● **What you should do**
An exact copy of every record, without the pictures, is what should come back.

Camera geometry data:

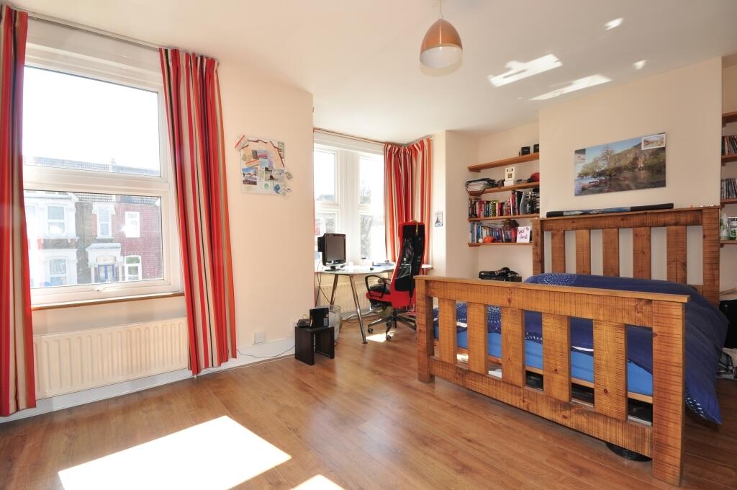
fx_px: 307
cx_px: 368
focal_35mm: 15
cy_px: 245
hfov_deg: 100.5
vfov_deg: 77.2
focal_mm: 10
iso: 200
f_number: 11
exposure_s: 1/15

● **Written answer**
fx_px: 307
cx_px: 368
focal_35mm: 15
cy_px: 245
hfov_deg: 100.5
vfov_deg: 77.2
focal_mm: 10
iso: 200
f_number: 11
exposure_s: 1/15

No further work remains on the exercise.